Rahimullah Haqqani era sopravvissuto ad almeno due precedenti tentati omicidi, uno in Pakistan nell’ottobre 2020. Sebbene non avesse incarichi ufficiali, era una figura influente e aveva predicato a molti ‘studenti’ nel corso degli anni. Lo Stato islamico ha affermato sui suoi social che l’attentatore ha fatto detonare il suo giubbotto esplosivo nell’ufficio del religioso.

L’Isis ha rivendicato numerosi attacchi in Afghanistan dopo il ritorno al potere dei talebani, cui contesta la trattativa con gli Occidentali. Haqqani era un fustigatore dei miliziani e, di recente, aveva anche sostenuto il diritto delle ragazze a frequentare la scuola: “Nella sharia non c’è motivo per dire che l’istruzione femminile non è consentita”. È scontato che, tra il 15 agosto e la fine del mese – la rotta dell’Occidente si ultimò il 31 agosto, dopo giorni di tregenda sull’aeroporto di Kabul -, i media alzeranno l’attenzione sull’Afghanistan, per raccontare quel che avviene nel Paese. Ci saranno interviste a chi è riuscito a venire via, ottenendo lo statuto di rifugiato in Italia o altrove in Europa e negli Stati Uniti, e reportage su chi non ha voluto, o potuto, venire via e testimonia la crisi umanitaria e l’involuzione socio-culturale della capitale e del Paese dal ritorno dei talebani e dalla fondazione del secondo emirato islamico. Una fiammata d’attenzione, che presto si spegnerà.

Come stanno le cose in Afghanistan ce lo possono riferire coloro che non hanno mai abbandonato la popolazione al suo destino, le organizzazioni umanitarie, Medici senza frontiere, Emergency. Proprio la Ong fondata da Gino Strada “conta più di 16.000 ammissioni negli ospedali di Kabul, Lashkar-gah, Anabah”. Sulle oltre tremila ammissioni nella capitale in un anno, le vittime di guerra rappresentano ancora il 93,5% dei pazienti: per l’80%, oltre 2.000 casi, sono feriti da arma da fuoco, ma si registrano anche feriti da armi da taglio, ricollegabili all’aumento della criminalità; il 5% continuano a essere feriti da mine e ordigni inesplosi.

Spesso si tratta di bambini e minori.

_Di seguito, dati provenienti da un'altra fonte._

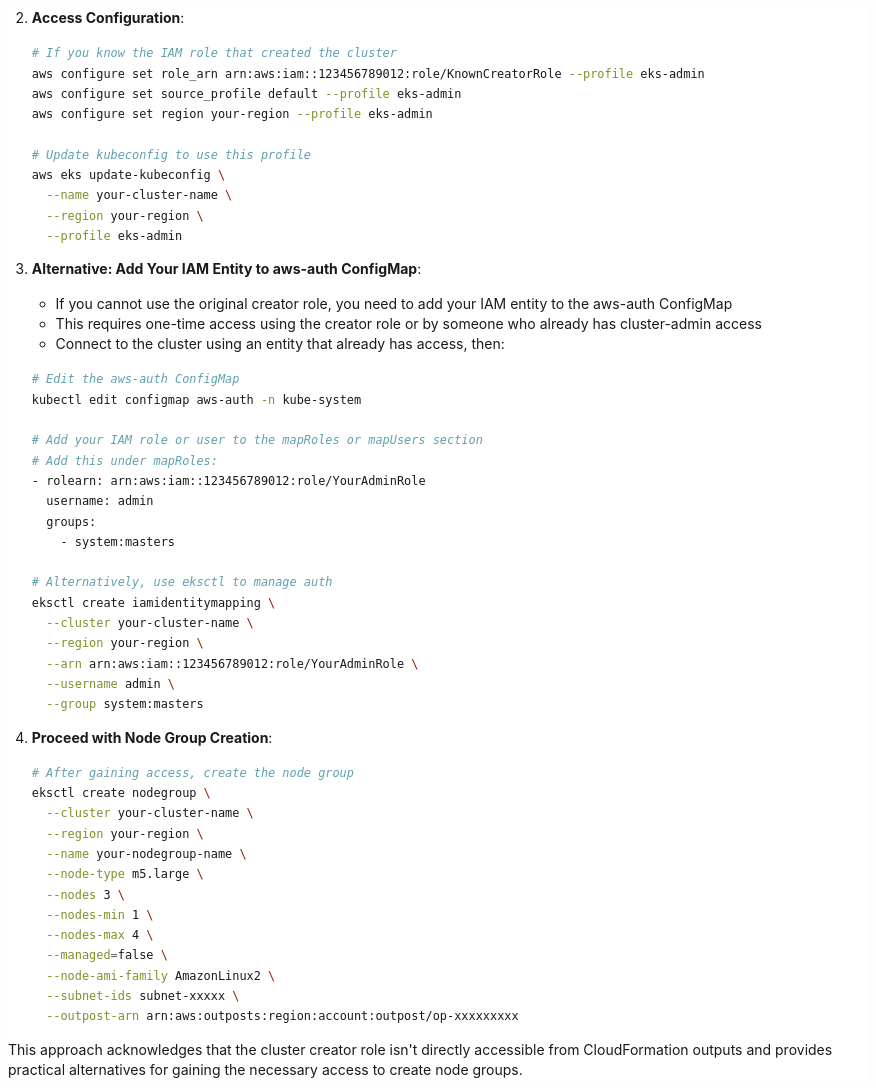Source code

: 2. **Access Configuration**:
   ```bash
   # If you know the IAM role that created the cluster
   aws configure set role_arn arn:aws:iam::123456789012:role/KnownCreatorRole --profile eks-admin
   aws configure set source_profile default --profile eks-admin
   aws configure set region your-region --profile eks-admin
   
   # Update kubeconfig to use this profile
   aws eks update-kubeconfig \
     --name your-cluster-name \
     --region your-region \
     --profile eks-admin
   ```

3. **Alternative: Add Your IAM Entity to aws-auth ConfigMap**:
   - If you cannot use the original creator role, you need to add your IAM entity to the aws-auth ConfigMap
   - This requires one-time access using the creator role or by someone who already has cluster-admin access
   - Connect to the cluster using an entity that already has access, then:

   ```bash
   # Edit the aws-auth ConfigMap
   kubectl edit configmap aws-auth -n kube-system
   
   # Add your IAM role or user to the mapRoles or mapUsers section
   # Add this under mapRoles:
   - rolearn: arn:aws:iam::123456789012:role/YourAdminRole
     username: admin
     groups:
       - system:masters
   
   # Alternatively, use eksctl to manage auth
   eksctl create iamidentitymapping \
     --cluster your-cluster-name \
     --region your-region \
     --arn arn:aws:iam::123456789012:role/YourAdminRole \
     --username admin \
     --group system:masters
   ```

4. **Proceed with Node Group Creation**:
   ```bash
   # After gaining access, create the node group
   eksctl create nodegroup \
     --cluster your-cluster-name \
     --region your-region \
     --name your-nodegroup-name \
     --node-type m5.large \
     --nodes 3 \
     --nodes-min 1 \
     --nodes-max 4 \
     --managed=false \
     --node-ami-family AmazonLinux2 \
     --subnet-ids subnet-xxxxx \
     --outpost-arn arn:aws:outposts:region:account:outpost/op-xxxxxxxxx
   ```

This approach acknowledges that the cluster creator role isn't directly accessible from CloudFormation outputs and provides practical alternatives for gaining the necessary access to create node groups.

Un comunicato di Emergency riferisce: “L’Afghanistan è colpito da una crisi economica senza precedenti, che affama la popolazione a causa di oltre 40 anni di guerra – l’occupazione sovietica, l’offensiva dei talebani, l’intervento occidentale, ndr – dell’isolamento e delle sanzioni, del congelamento delle riserve afghane all’estero e della conseguente crisi bancaria e finanziaria, dell’inflazione con l’aumento di circa il 50% dei prezzi di cereali e carburante”.

Secondo la missione di assistenza delle Nazioni Unite in Afghanistan, l’Unama, almeno il 59% della popolazione necessita oggi di assistenza umanitaria, 6 milioni di persone in più rispetto all’inizio del 2021. Un aumento della povertà che Emergency conferma dall’osservatorio di ospedali e cliniche di primo soccorso e salute primaria nelle province di Kabul, dell’Helmand e del Panshir. “Nel nostro centro chirurgico per vittime di guerra a Kabul – spiega Stefano Sozza, direttore dell’Ong in Afghanistan – curiamo quotidianamente feriti da arma da fuoco, da proiettili a schegge, da arma da taglio, soprattutto coltellate, da esplosioni di mine e ordigni improvvisati. Il Paese soffre le conseguenze di un lunghissimo conflitto che ha minato il suo futuro”. E noi ce lo siamo dimenticati.